I now return to the aforementioned differences between the eastern and western sectors of the Maya region during the Classic period. Why do we see more secondary titles along the Usumacinta, with those holding the titles more often participating in rituals that were generally restricted to royals only in the west (Jackson, 86–87)? This corresponds with Tokovinine’s findings of shared geopolitical collectivities in the east and center, but less so in the west (87–123). Furthermore, in the connections between settlements that were expressed in texts, antagonistic expressions were especially well represented in the west.37 I propose that these patterns may all be related to the Late Classic differences between the ways that power was funded in the west as opposed to elsewhere in the Maya region. In the west, along the Usumacinta, status goods, their production, distribution, and the routes and institutions involved in their transfer likely made up the greatest component of royal revenues. In contrast, in the central and eastern sectors of the Classic Maya realm, agrarian resources likely made up somewhat greater proportions of what funded power.
Trade goods and the routes they travel are relatively easy targets to pirate or commandeer. The likely insecurity generated by such opportunities and rivalries fits with both the seeming status-related concessions that were memorialized for specific subroyals (Jackson, 85–91) and the back-and-forth militaristic forays and proxy wars, which played out along the Usumacinta during the Late Classic period.38 The greatest threat to the royals whose polities sat along the Usumacinta did not lie with the allegiance of their commoner followers but rather with their elite regents, whose continued loyalty and support helped prop the royal’s power by maintaining controls over precious goods and their supply channels. When interelite relations broke down, wars could ensue, and war booty likely was another external form of revenue that sustained suzerains in the Usumacinta region. A vicious competitive cycle was kicked off during the Late Classic, and it led eventually to large-scale abandonments up and down the river.39 In the rest of the Classic Maya realm, where power seems to have been funded somewhat differently, elites seemingly behaved rather less flamboyantly (at least at times).40 One such episode of lessened flamboyance appears to have closely co-occurred with heavy investments in large-scale agricultural terracing. In the north and east of the Classic Maya area, polities and populations were somewhat more resilient to the intense political upheavals and the extreme demographic transitions that took place toward the end of the Classic period.
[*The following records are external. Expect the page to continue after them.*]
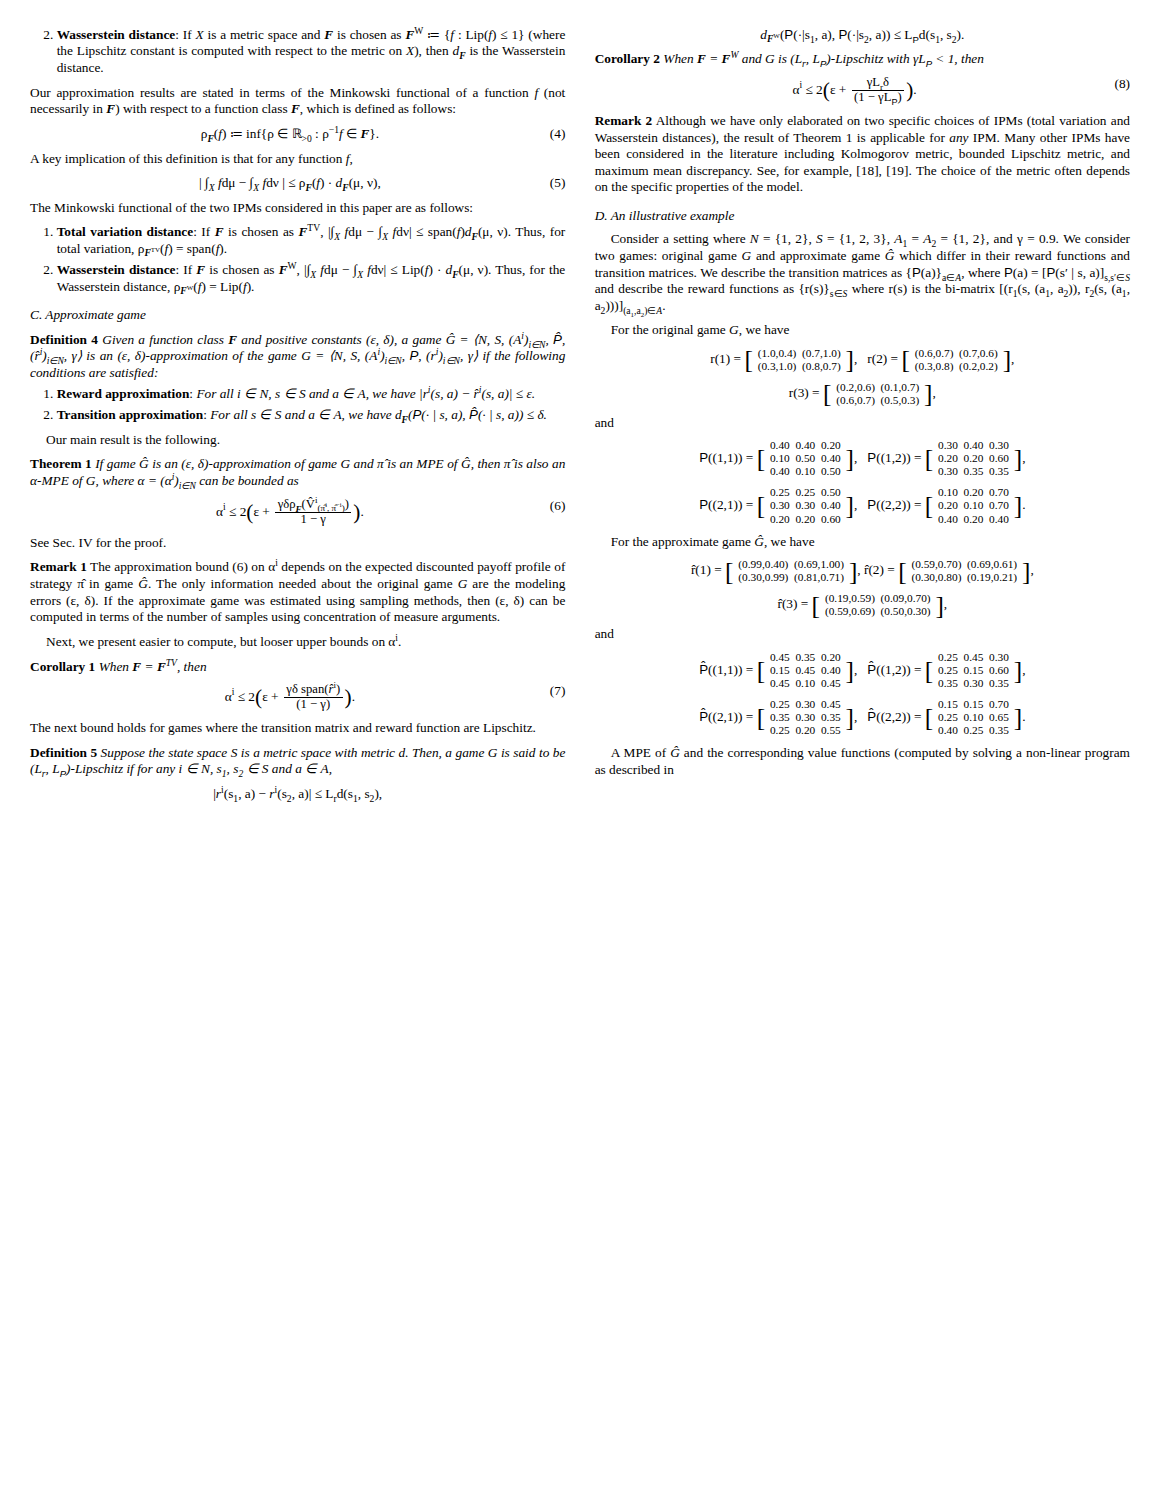Wasserstein distance: If X is a metric space and F is chosen as FW ≔ {f : Lip(f) ≤ 1} (where the Lipschitz constant is computed with respect to the metric on X), then dF is the Wasserstein distance.
Our approximation results are stated in terms of the Minkowski functional of a function f (not necessarily in F) with respect to a function class F, which is defined as follows:
(4) ρF(f) ≔ inf{ρ ∈ ℝ>0 : ρ−1f ∈ F}.
A key implication of this definition is that for any function f,
(5) | ∫X fdμ − ∫X fdν | ≤ ρF(f) · dF(μ, ν),
The Minkowski functional of the two IPMs considered in this paper are as follows:
Total variation distance: If F is chosen as FTV, |∫X fdμ − ∫X fdν| ≤ span(f)dF(μ, ν). Thus, for total variation, ρFTV(f) = span(f).
Wasserstein distance: If F is chosen as FW, |∫X fdμ − ∫X fdν| ≤ Lip(f) · dF(μ, ν). Thus, for the Wasserstein distance, ρFW(f) = Lip(f).
C. Approximate game
Definition 4 Given a function class F and positive constants (ε, δ), a game Ĝ = ⟨N, S, (Ai)i∈N, P̂, (r̂i)i∈N, γ⟩ is an (ε, δ)-approximation of the game G = ⟨N, S, (Ai)i∈N, P, (ri)i∈N, γ⟩ if the following conditions are satisfied:
Reward approximation: For all i ∈ N, s ∈ S and a ∈ A, we have |ri(s, a) − r̂i(s, a)| ≤ ε.
Transition approximation: For all s ∈ S and a ∈ A, we have dF(P(· | s, a), P̂(· | s, a)) ≤ δ.
Our main result is the following.
Theorem 1 If game Ĝ is an (ε, δ)-approximation of game G and π̂ is an MPE of Ĝ, then π̂ is also an α-MPE of G, where α = (αi)i∈N can be bounded as
(6) αi ≤ 2(ε + γδρF(V̂i(π̂i, π̂−i)) 1 − γ).
See Sec. IV for the proof.
Remark 1 The approximation bound (6) on αi depends on the expected discounted payoff profile of strategy π̂ in game Ĝ. The only information needed about the original game G are the modeling errors (ε, δ). If the approximate game was estimated using sampling methods, then (ε, δ) can be computed in terms of the number of samples using concentration of measure arguments.
Next, we present easier to compute, but looser upper bounds on αi.
Corollary 1 When F = FTV, then
(7) αi ≤ 2(ε + γδ span(r̂i)(1 − γ)).
The next bound holds for games where the transition matrix and reward function are Lipschitz.
Definition 5 Suppose the state space S is a metric space with metric d. Then, a game G is said to be (Lr, LP)-Lipschitz if for any i ∈ N, s1, s2 ∈ S and a ∈ A,
|ri(s1, a) − ri(s2, a)| ≤ Lrd(s1, s2),
dFW(P(·|s1, a), P(·|s2, a)) ≤ LPd(s1, s2).
Corollary 2 When F = FW and G is (Lr, LP)-Lipschitz with γLP < 1, then
(8) αi ≤ 2(ε + γLrδ(1 − γLP)).
Remark 2 Although we have only elaborated on two specific choices of IPMs (total variation and Wasserstein distances), the result of Theorem 1 is applicable for any IPM. Many other IPMs have been considered in the literature including Kolmogorov metric, bounded Lipschitz metric, and maximum mean discrepancy. See, for example, [18], [19]. The choice of the metric often depends on the specific properties of the model.
D. An illustrative example
Consider a setting where N = {1, 2}, S = {1, 2, 3}, A1 = A2 = {1, 2}, and γ = 0.9. We consider two games: original game G and approximate game Ĝ which differ in their reward functions and transition matrices. We describe the transition matrices as {P(a)}a∈A, where P(a) = [P(s′ | s, a)]s,s′∈S and describe the reward functions as {r(s)}s∈S where r(s) is the bi-matrix [(r1(s, (a1, a2)), r2(s, (a1, a2)))](a1,a2)∈A.
For the original game G, we have
r(1) = [
| (1.0,0.4) | (0.7,1.0) |
| (0.3,1.0) | (0.8,0.7) |
], r(2) = [
| (0.6,0.7) | (0.7,0.6) |
| (0.3,0.8) | (0.2,0.2) |
],
r(3) = [
| (0.2,0.6) | (0.1,0.7) |
| (0.6,0.7) | (0.5,0.3) |
],
and
P((1,1)) = [
| 0.40 | 0.40 | 0.20 |
| 0.10 | 0.50 | 0.40 |
| 0.40 | 0.10 | 0.50 |
], P((1,2)) = [
| 0.30 | 0.40 | 0.30 |
| 0.20 | 0.20 | 0.60 |
| 0.30 | 0.35 | 0.35 |
],
P((2,1)) = [
| 0.25 | 0.25 | 0.50 |
| 0.30 | 0.30 | 0.40 |
| 0.20 | 0.20 | 0.60 |
], P((2,2)) = [
| 0.10 | 0.20 | 0.70 |
| 0.20 | 0.10 | 0.70 |
| 0.40 | 0.20 | 0.40 |
].
For the approximate game Ĝ, we have
r̂(1) = [
| (0.99,0.40) | (0.69,1.00) |
| (0.30,0.99) | (0.81,0.71) |
], r̂(2) = [
| (0.59,0.70) | (0.69,0.61) |
| (0.30,0.80) | (0.19,0.21) |
],
r̂(3) = [
| (0.19,0.59) | (0.09,0.70) |
| (0.59,0.69) | (0.50,0.30) |
],
and
P̂((1,1)) = [
| 0.45 | 0.35 | 0.20 |
| 0.15 | 0.45 | 0.40 |
| 0.45 | 0.10 | 0.45 |
], P̂((1,2)) = [
| 0.25 | 0.45 | 0.30 |
| 0.25 | 0.15 | 0.60 |
| 0.35 | 0.30 | 0.35 |
],
P̂((2,1)) = [
| 0.25 | 0.30 | 0.45 |
| 0.35 | 0.30 | 0.35 |
| 0.25 | 0.20 | 0.55 |
], P̂((2,2)) = [
| 0.15 | 0.15 | 0.70 |
| 0.25 | 0.10 | 0.65 |
| 0.40 | 0.25 | 0.35 |
].
A MPE of Ĝ and the corresponding value functions (computed by solving a non-linear program as described in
Structure 1 was built on a broad platform at Bonampak, a mid-sized Maya center of its time where the rulers had a history of complex and shifting ties to elites from other communities, including some that were larger or more powerful. The patrons who commissioned the incredible Bonampak paintings must have viewed the undertaking as a worthy investment regardless of the enormous expenditures that were consumed in planning, labor, and materials. If the rule-related sequence of events that they wanted told was eventually legitimized and/or sanctioned by their coelites, who were meant to view the paintings, then the status and positions of those who produced them, maybe even their very lives, would have had a greater chance to be celebrated and sustained. Unfortunately, despite the artists’ attention to detail and the brilliance of the masterwork, that is not precisely how this matter was destined to end.